### REQUIRED ACTIONS
• 1. According to the passage on Lansing's railroad history, what was the nearest railroad town to Lansing before the railroad arrived?
• 2. Reproduce word for word the part of the Lansing railroad passage between "RAILROAD CELEBRATION. Wednesday" and "Band, of Dubuque.", inclusive.

### DOCUMENT PASSAGE
*** Begin section ***

During these years the town increased wonderfully in population. Substantial business blocks were erected, elegant residences built, and many fine fortunes were made. In 1872 a railroad reached Lansing from Dubuque, constructed along the west bank of the river. To this enterprise the citizens contributed liberally, besides voting a five-per cent tax in its aid. The road is now controlled by the Chicago, Milwaukee and St. Paul R'y Co. The completion of this road to Lansing was an important event in its history.

Prior to this time the river was the only means of communication between Lansing and the world. With the closing of navigation each year this means of communication was removed, and until spring again restored it, such business as was done had to be carried on by teams driven on the ice from Lansing to Prairie du Chien, the nearest railroad town. The ice was always uncertain; hence the mails, and all kinds of business depending upon transportation to and from the eastern centers of commerce, were largely dependent upon that most uncertain of all institutions, the weather. During these early, ante-railroad days numerous efforts were made to construct an ice-boat, engine, or machine, that would supply the much-needed means of transportation between Lansing and Prairie du Chien. Parties at the latter place, at one time, constructed a huge iron monster, resembling a steamboat and locomotive combined, which they prepared to launch on the ice at Prairie du Chien, having given due notice to the towns and wood-boat landings above, just at what precise hour the wonderful invention might be confidently expected to arrive at their respective ports. A large portion of the population of Lansing remained awake for two nights anxiously watching and waiting for the arrival of the ice-boat, car, or what not it was called. But they waited in vain. It never came. And the complete or partial ice embargo of each winter was not removed from the trade of Lansing until the construction of the railroad before mentioned. This road, the Chicago, Dubuque and Minnesota Railroad Company, originally the Dubuque and Minnesota Railroad Company, was incorporated Dec. 16th, 1867. The names of the incorporators were: J. K. Graves, J. M. Merrill, Platt Smith, E. H. Williams, and Joseph Herod. On the 27th of January, 1869, J. E. Ainsworth reported his reconnoisance of the proposed line, and the next year capital was invested in the enterprise. The ground was first broken, with appropriate ceremonies, at Eagle Point, at 3 o'clock, Tuesday afternoon, Oct. 18th, 1870. Two years later the cars were running into Lansing. In recognition of the work that had been accomplished, and the many beneficial results which were expected to follow its completion, the citizens of Lansing prepared for a grand

RAILROAD CELEBRATION. Wednesday May 8th was set apart as the day for the ovation. Invitations were extended to representative delegations from all the towns on the line of the road and elsewhere.' To enable people to accept the invitations the railroad provided a special excurtion train which left Dubuque at 8:30 A. M. drawn by two engines, the "Lansing" and the "J. K. Graves,". both appropriately trimmed with flags and evergreens. There were over one thousand excursionists on the train, accompanied by the Germania Band, of Dubuque.

*** End section ***

### INFORMATION SHOWN

*** Begin section ***

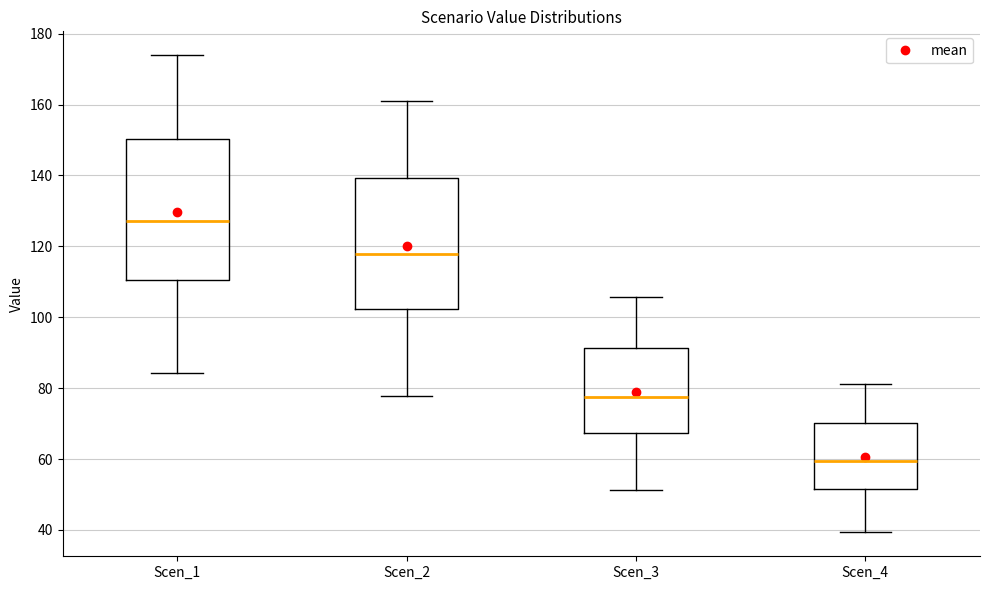

Which box is the tallest, from its lower edge to its upper edge?

Scen_1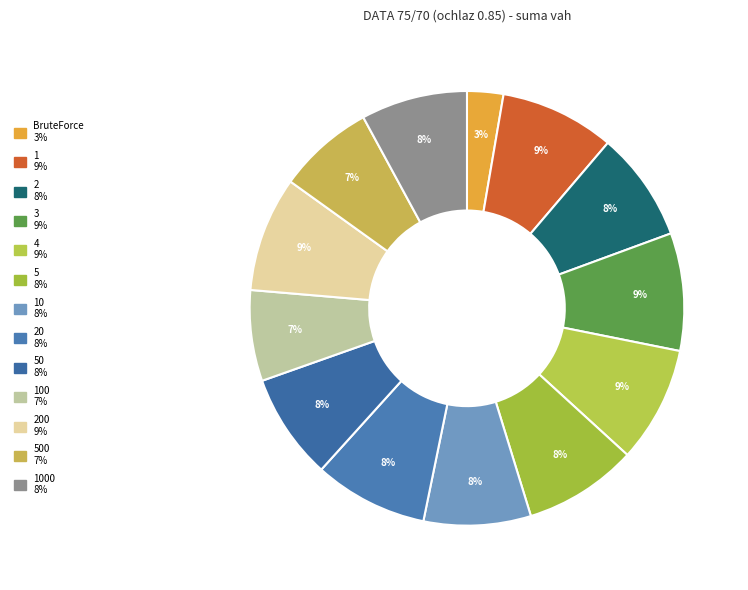

Count the number of slices in the pie.

13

*** End section ***

### YOUR RESPONSES
• 1. Prairie du Chien

• 2.
RAILROAD CELEBRATION. Wednesday May 8th was set apart as the day for the ovation. Invitations were extended to representative delegations from all the towns on the line of the road and elsewhere.' To enable people to accept the invitations the railroad provided a special excurtion train which left Dubuque at 8:30 A. M. drawn by two engines, the "Lansing" and the "J. K. Graves,". both appropriately trimmed with flags and evergreens. There were over one thousand excursionists on the train, accompanied by the Germania Band, of Dubuque.